◆ **What you have to do**
Please say how many lines in the records below contain the word "Assam", giving the number alone.

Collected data
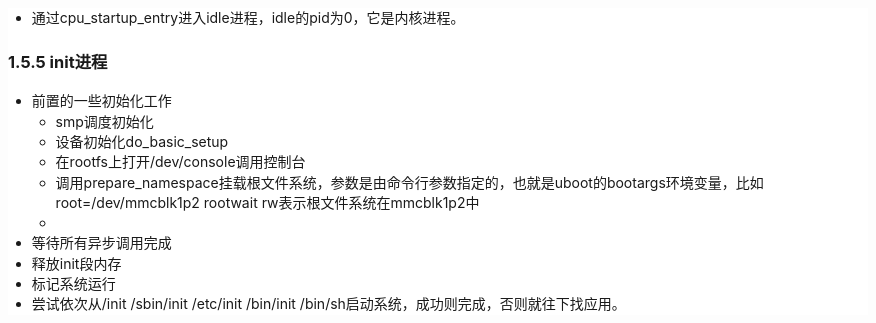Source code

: * 通过cpu_startup_entry进入idle进程，idle的pid为0，它是内核进程。

### 1.5.5 init进程
* 前置的一些初始化工作
  * smp调度初始化
  * 设备初始化do_basic_setup
  * 在rootfs上打开/dev/console调用控制台
  * 调用prepare_namespace挂载根文件系统，参数是由命令行参数指定的，也就是uboot的bootargs环境变量，比如root=/dev/mmcblk1p2 rootwait rw表示根文件系统在mmcblk1p2中
  * 
* 等待所有异步调用完成
* 释放init段内存
* 标记系统运行
* 尝试依次从/init /sbin/init /etc/init /bin/init /bin/sh启动系统，成功则完成，否则就往下找应用。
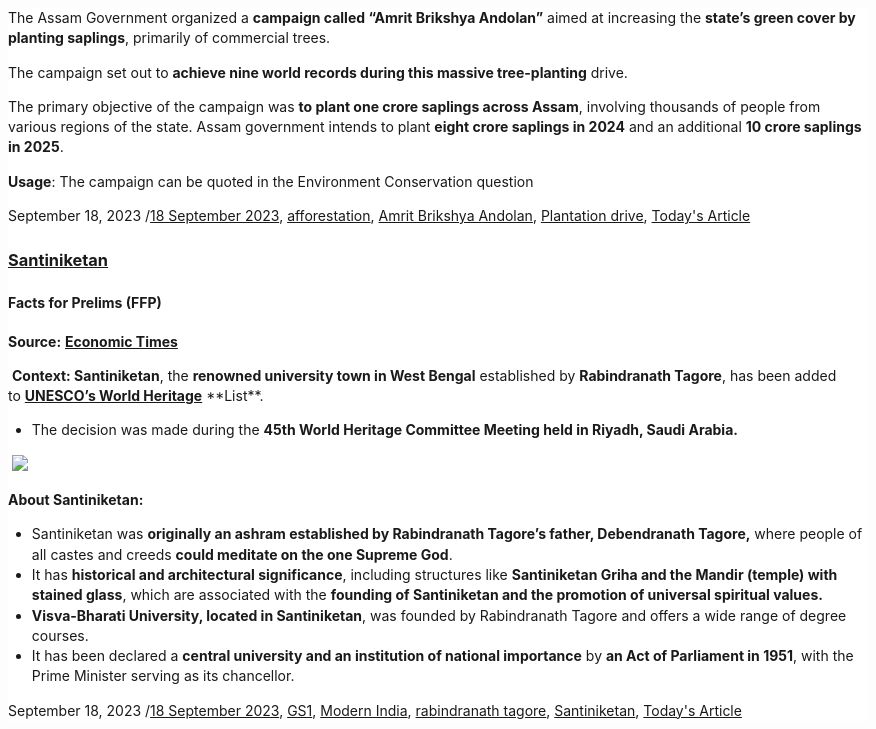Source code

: The Assam Government organized a **campaign called “Amrit Brikshya Andolan”** aimed at increasing the **state’s green cover by planting saplings**, primarily of commercial trees.

The campaign set out to **achieve nine world records during this massive tree-planting** drive.

The primary objective of the campaign was **to plant one crore saplings across Assam**, involving thousands of people from various regions of the state. Assam government intends to plant **eight crore saplings in 2024** and an additional **10 crore saplings in 2025**.

**Usage**: The campaign can be quoted in the Environment Conservation question

September 18, 2023 /[18 September 2023](https://www.insightsonindia.com/category/18-september-2023/ "18 September 2023"), [afforestation](https://www.insightsonindia.com/tag/afforestation/ "afforestation"), [Amrit Brikshya Andolan](https://www.insightsonindia.com/tag/amrit-brikshya-andolan/ "Amrit Brikshya Andolan"), [Plantation drive](https://www.insightsonindia.com/tag/plantation-drive/ "Plantation drive"), [Today's Article](https://www.insightsonindia.com/category/today-article/ "Today's Article")

### [Santiniketan](https://www.insightsonindia.com/2023/09/18/santiniketan-2/)

#### **Facts for Prelims (FFP)**

**Source:** [**Economic Times**](https://economictimes.indiatimes.com/magazines/panache/santiniketan-finds-a-place-on-unescos-world-heritage-list-pm-modi-celebrates-indias-proud-moment/articleshow/103743533.cms)

 **Context: Santiniketan**, the **renowned university town in West Bengal** established by **Rabindranath Tagore**, has been added to [**UNESCO’s World Heritage**](https://www.insightsonindia.com/2021/05/20/unesco-world-heritage-sites-3/#:~:text=A%20World%20Heritage%20site%20is,Organisation%2C%20also%20known%20as%20UNESCO.) **List**.

- The decision was made during the **45th World Heritage Committee Meeting held in Riyadh, Saudi Arabia.**

 **[![](https://www.insightsonindia.com/wp-content/uploads/2023/09/santin.png)](https://www.insightsonindia.com/wp-content/uploads/2023/09/santin.png)**

**About Santiniketan:**

- Santiniketan was **originally an ashram established by Rabindranath Tagore’s father, Debendranath Tagore,** where people of all castes and creeds **could meditate on the one Supreme God**.
- It has **historical and architectural significance**, including structures like **Santiniketan Griha and the Mandir (temple) with stained glass**, which are associated with the **founding of Santiniketan and the promotion of universal spiritual values.**
- **Visva-Bharati University, located in Santiniketan**, was founded by Rabindranath Tagore and offers a wide range of degree courses.
- It has been declared a **central university and an institution of national importance** by **an Act of Parliament in 1951**, with the Prime Minister serving as its chancellor.

September 18, 2023 /[18 September 2023](https://www.insightsonindia.com/category/18-september-2023/ "18 September 2023"), [GS1](https://www.insightsonindia.com/tag/gs1/ "GS1"), [Modern India](https://www.insightsonindia.com/tag/modern-india/ "Modern India"), [rabindranath tagore](https://www.insightsonindia.com/tag/rabindranath-tagore/ "rabindranath tagore"), [Santiniketan](https://www.insightsonindia.com/tag/santiniketan/ "Santiniketan"), [Today's Article](https://www.insightsonindia.com/category/today-article/ "Today's Article")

◆ **Solution for this task**
2